Whenever you find yourself doubting how far you can go, just remember how far you have come.

On the PATH, I saw a girl looking at motivational quotes on her phone before the race, and this one stuck with me. 

I used to weigh 200 pounds. I lost 50 pounds. I’ve run so many races I never thought I would. I have come so far.

This year, I faced the greatest fear of my life: losing my mom. I had no idea how I would handle it, and I feared so much what my life would be like afterwards. I hurt every single day and miss her so much, but I’m here and I’m doing better than I ever thought I could, in honesty.

Newport Jersey City Half

We crossed in 2:13:35, far off from a PR for either of us, but the best effort we had in us yesterday, and that’s all I can ask for right now.

Afterwards, we went to Kitchen Step for brunch and HOLY BREAKFAST BURRITO FOOD HEAVEN.

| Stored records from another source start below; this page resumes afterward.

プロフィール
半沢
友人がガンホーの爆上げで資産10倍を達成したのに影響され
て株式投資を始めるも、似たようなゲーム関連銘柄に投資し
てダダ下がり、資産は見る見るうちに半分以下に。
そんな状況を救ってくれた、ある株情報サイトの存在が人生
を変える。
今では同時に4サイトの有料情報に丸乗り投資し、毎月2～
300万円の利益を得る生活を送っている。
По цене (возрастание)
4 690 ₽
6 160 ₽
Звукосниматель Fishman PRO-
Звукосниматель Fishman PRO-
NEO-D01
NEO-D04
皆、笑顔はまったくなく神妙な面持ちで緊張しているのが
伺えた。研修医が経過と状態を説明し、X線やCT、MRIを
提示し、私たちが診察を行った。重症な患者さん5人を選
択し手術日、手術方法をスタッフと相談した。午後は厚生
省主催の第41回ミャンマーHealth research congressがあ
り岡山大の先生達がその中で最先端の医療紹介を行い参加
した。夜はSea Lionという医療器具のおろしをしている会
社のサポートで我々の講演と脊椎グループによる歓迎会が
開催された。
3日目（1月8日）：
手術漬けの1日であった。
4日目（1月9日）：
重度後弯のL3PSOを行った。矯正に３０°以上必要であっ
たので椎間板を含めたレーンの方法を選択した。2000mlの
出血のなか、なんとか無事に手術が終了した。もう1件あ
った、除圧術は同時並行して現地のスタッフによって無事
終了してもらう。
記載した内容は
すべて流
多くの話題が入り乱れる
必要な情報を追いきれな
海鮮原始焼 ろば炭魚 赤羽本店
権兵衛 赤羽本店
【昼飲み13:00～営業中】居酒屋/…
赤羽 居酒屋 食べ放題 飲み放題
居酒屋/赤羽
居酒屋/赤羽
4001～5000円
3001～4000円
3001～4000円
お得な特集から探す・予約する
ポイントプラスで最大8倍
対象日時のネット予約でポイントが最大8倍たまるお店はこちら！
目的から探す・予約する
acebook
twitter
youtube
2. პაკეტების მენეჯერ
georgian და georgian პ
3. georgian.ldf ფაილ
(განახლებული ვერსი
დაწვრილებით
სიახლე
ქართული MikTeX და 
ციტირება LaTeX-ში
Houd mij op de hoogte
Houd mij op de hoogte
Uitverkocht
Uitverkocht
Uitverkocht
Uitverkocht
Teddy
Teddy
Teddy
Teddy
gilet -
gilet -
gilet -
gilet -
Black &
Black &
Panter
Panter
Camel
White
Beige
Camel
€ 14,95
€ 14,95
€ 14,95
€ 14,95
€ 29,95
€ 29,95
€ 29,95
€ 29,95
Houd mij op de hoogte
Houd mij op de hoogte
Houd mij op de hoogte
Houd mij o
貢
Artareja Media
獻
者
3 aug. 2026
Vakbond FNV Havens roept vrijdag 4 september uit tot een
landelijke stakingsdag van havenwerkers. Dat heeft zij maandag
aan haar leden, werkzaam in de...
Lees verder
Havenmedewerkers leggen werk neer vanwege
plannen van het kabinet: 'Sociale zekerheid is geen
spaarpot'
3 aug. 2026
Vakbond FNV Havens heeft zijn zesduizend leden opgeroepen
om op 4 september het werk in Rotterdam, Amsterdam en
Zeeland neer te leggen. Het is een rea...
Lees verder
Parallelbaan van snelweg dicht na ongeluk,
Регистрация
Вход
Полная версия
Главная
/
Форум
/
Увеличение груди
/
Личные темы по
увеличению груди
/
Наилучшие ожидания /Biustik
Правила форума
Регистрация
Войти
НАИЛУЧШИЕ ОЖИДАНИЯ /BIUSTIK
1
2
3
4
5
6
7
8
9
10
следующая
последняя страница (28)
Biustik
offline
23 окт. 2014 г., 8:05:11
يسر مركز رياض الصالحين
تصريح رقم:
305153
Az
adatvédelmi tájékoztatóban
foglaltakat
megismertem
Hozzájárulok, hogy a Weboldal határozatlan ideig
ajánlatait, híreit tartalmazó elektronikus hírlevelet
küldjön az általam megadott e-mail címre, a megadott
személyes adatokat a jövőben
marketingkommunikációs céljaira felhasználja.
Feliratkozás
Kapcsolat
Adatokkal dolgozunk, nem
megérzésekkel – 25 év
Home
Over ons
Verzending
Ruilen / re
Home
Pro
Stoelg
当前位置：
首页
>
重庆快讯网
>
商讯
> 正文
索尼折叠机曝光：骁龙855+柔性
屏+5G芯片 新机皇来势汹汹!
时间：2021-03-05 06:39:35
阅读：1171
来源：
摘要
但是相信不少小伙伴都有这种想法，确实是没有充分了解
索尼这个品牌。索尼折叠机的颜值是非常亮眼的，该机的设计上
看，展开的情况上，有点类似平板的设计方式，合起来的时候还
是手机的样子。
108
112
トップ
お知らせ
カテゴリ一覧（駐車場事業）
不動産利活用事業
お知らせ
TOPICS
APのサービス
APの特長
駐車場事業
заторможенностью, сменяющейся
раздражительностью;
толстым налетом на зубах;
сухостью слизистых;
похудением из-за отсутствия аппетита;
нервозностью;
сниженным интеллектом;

After THAT, I was going to my cousin’s to celebrate her birthday, so I took the PATH to Hoboken and had a weird amount of time, so booked “gym time” on ClassPass (if you sign up with that link, we BOTH get $40!) at Crunch in Hoboken and got a shower. Whew. (Was also pleasantly surprised at how nice their showers were!)

 

IMG 5029

And then I took yet another train out to Ridgewood for my dad to pick me up. It’s still so emotional taking that Hoboken – Ridgewood train after doing it for so long while my mom was sick and knowing I was going home to a scary situation or leaving a scary situation, but being #endorphinwasted sure as hell helped yesterday, and I’m really happy to say I actually felt HAPPY, not just ok, for the first time in a long time.

Yesterday was a good day. (Or maybe I’m just still exhausted from my tour of NJ Transit, unclear.)